_TASK GOAL_
An exact repetition of the data below, without images, is the expected answer.

Extracted data entries
Segment Open

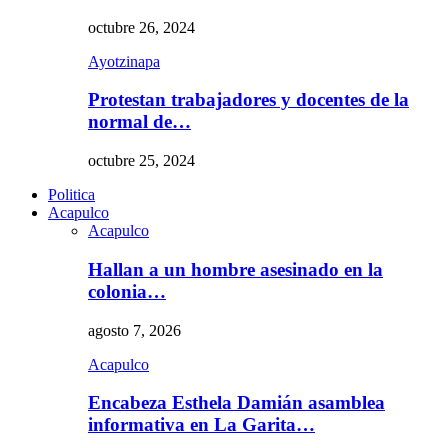
octubre 26, 2024
Ayotzinapa
Protestan trabajadores y docentes de la
normal de…
octubre 25, 2024
Politica
Acapulco
Acapulco
Hallan a un hombre asesinado en la
colonia…
agosto 7, 2026
Acapulco
Encabeza Esthela Damián asamblea
informativa en La Garita…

Segment Closed

_SOLUTION BELOW_
octubre 26, 2024
Ayotzinapa
Protestan trabajadores y docentes de la
normal de…
octubre 25, 2024
Politica
Acapulco
Acapulco
Hallan a un hombre asesinado en la
colonia…
agosto 7, 2026
Acapulco
Encabeza Esthela Damián asamblea
informativa en La Garita…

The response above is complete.